Natasha Korshak, who taught two courses for the Mindful Veterans Project, uses tingshas to bring participants in and out of meditation. Photo by Kate Harrison.

The evening’s two-and-a-half hour class, which included a mixture of veterans, VA employees and others, consisted of breathing meditation, poetry, thoughts on the previous week and discussion.

Natasha Korshak has led three of the MBSR classes since they began in fall 2009 at the UA.  She trained with MBSR’s founder, Kabat-Zinn, and has taught mindfulness for a dozen years at Miraval, the exclusive spa and resort north of Tucson. Korshak believes MSBR’s strengths lie in its eight-week format that pairs class time with daily homework and meditation.

“Nowadays everybody talks about the body-mind connection, but there’s not many things that really truly teach you how to develop it,” she said.
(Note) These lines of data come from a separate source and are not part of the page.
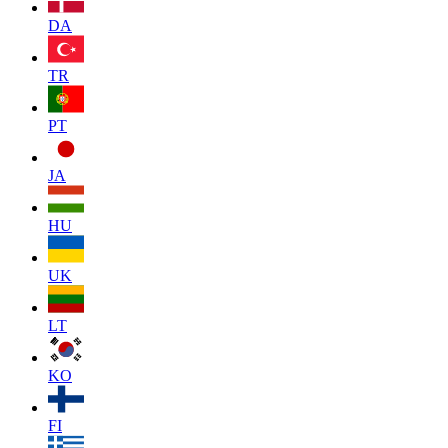
DA
TR
PT
JA
HU
UK
LT
KO
FI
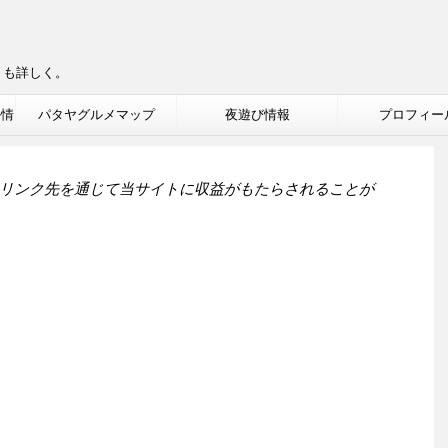
りも詳しく。
ル情
パタヤグルメマップ
夜遊び情報
プロフィー
リンク先を通じて当サイトに収益がもたらされることが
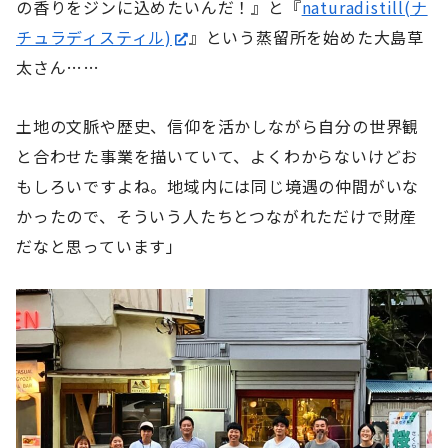
の香りをジンに込めたいんだ！』と『
naturadistill(ナ
チュラディスティル)
』という蒸留所を始めた大島草
太さん……
土地の文脈や歴史、信仰を活かしながら自分の世界観
と合わせた事業を描いていて、よくわからないけどお
もしろいですよね。地域内には同じ境遇の仲間がいな
かったので、そういう人たちとつながれただけで財産
だなと思っています」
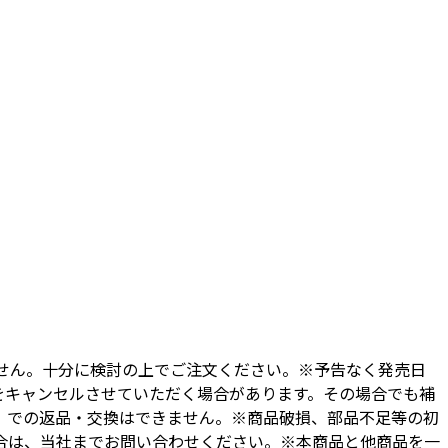
せん。十分に検討の上でご注文ください。※予告なく発売日
をキャンセルさせていただく場合があります。その場合でも補
）での返品・交換はできません。※商品破損、部品不足等の初
合は、当社までお問い合わせください。※本商品と他商品を一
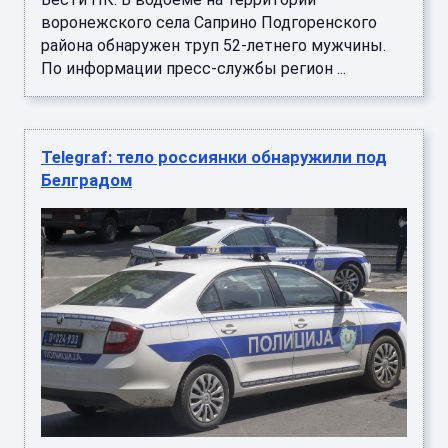
воронежского села Саприно Подгоренского
района обнаружен труп 52-летнего мужчины.
По информации пресс-службы регион ...
Telegraf: тело россиянки обнаружили под
Белградом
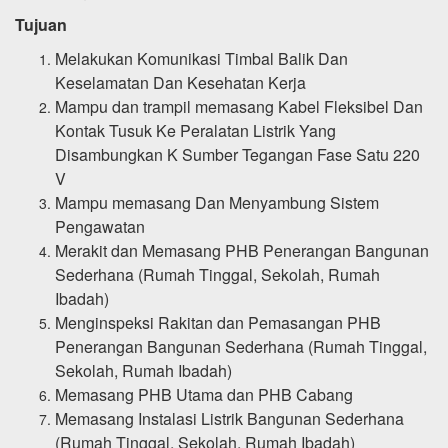
Tujuan
Melakukan Komunikasi Timbal Balik Dan
Keselamatan Dan Kesehatan Kerja
Mampu dan trampil memasang Kabel Fleksibel Dan
Kontak Tusuk Ke Peralatan Listrik Yang
Disambungkan K Sumber Tegangan Fase Satu 220
V
Mampu memasang Dan Menyambung Sistem
Pengawatan
Merakit dan Memasang PHB Penerangan Bangunan
Sederhana (Rumah Tinggal, Sekolah, Rumah
Ibadah)
Menginspeksi Rakitan dan Pemasangan PHB
Penerangan Bangunan Sederhana (Rumah Tinggal,
Sekolah, Rumah Ibadah)
Memasang PHB Utama dan PHB Cabang
Memasang Instalasi Listrik Bangunan Sederhana
(Rumah Tinggal, Sekolah, Rumah Ibadah)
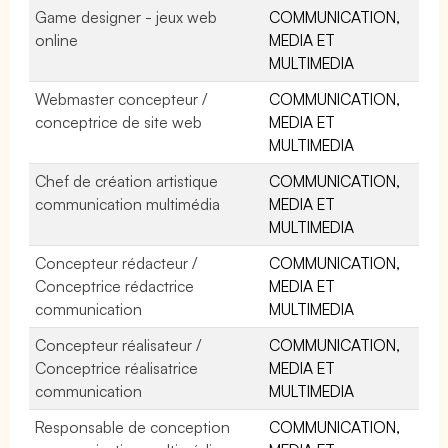
Game designer - jeux web
COMMUNICATION,
online
MEDIA ET
MULTIMEDIA
Webmaster concepteur /
COMMUNICATION,
conceptrice de site web
MEDIA ET
MULTIMEDIA
Chef de création artistique
COMMUNICATION,
communication multimédia
MEDIA ET
MULTIMEDIA
Concepteur rédacteur /
COMMUNICATION,
Conceptrice rédactrice
MEDIA ET
communication
MULTIMEDIA
Concepteur réalisateur /
COMMUNICATION,
Conceptrice réalisatrice
MEDIA ET
communication
MULTIMEDIA
Responsable de conception
COMMUNICATION,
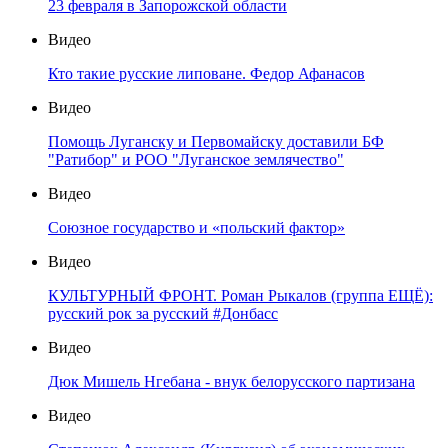
23 февраля в Запорожской области
Видео
Кто такие русские липоване. Федор Афанасов
Видео
Помощь Луганску и Первомайску доставили БФ
"Ратибор" и РОО "Луганское землячество"
Видео
Союзное государство и «польский фактор»
Видео
КУЛЬТУРНЫЙ ФРОНТ. Роман Рыкалов (группа ЕЩЁ):
русский рок за русский #Донбасс
Видео
Дюк Мишель Нгебана - внук белорусского партизана
Видео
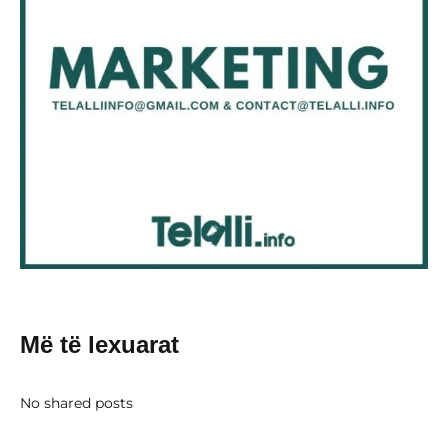
Më të lexuarat
No shared posts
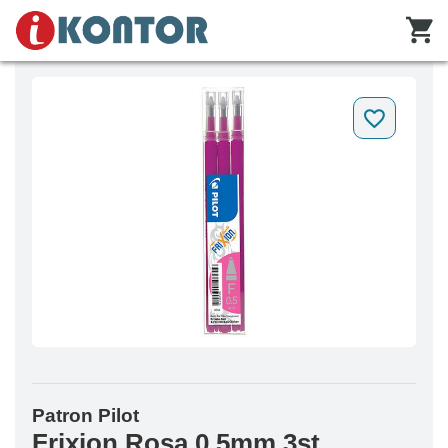
Patron Pilot
Frixion Rosa 0.5mm 3st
MBSR encourages participants to slow down and make choices “moment-by -moment, hour-by-hour, day-by-day,” said Korshak. For vets and others, that can mean learning to reach inward when a stressor hits, instead of for booze, brownies, a bong.

Vandemark, in his straightforward, kid-from-Jersey style, says MBSR “is the only thing that ever worked for me.” That’s why he’d like to see more veterans, particularly young ones returning from Iraq and Afghanistan, try it.

“It’s like brain surgery for yourself,” he explains. “You’re taught the techniques, but you’ve got to do the stuff. You have to learn how to live in your skin.”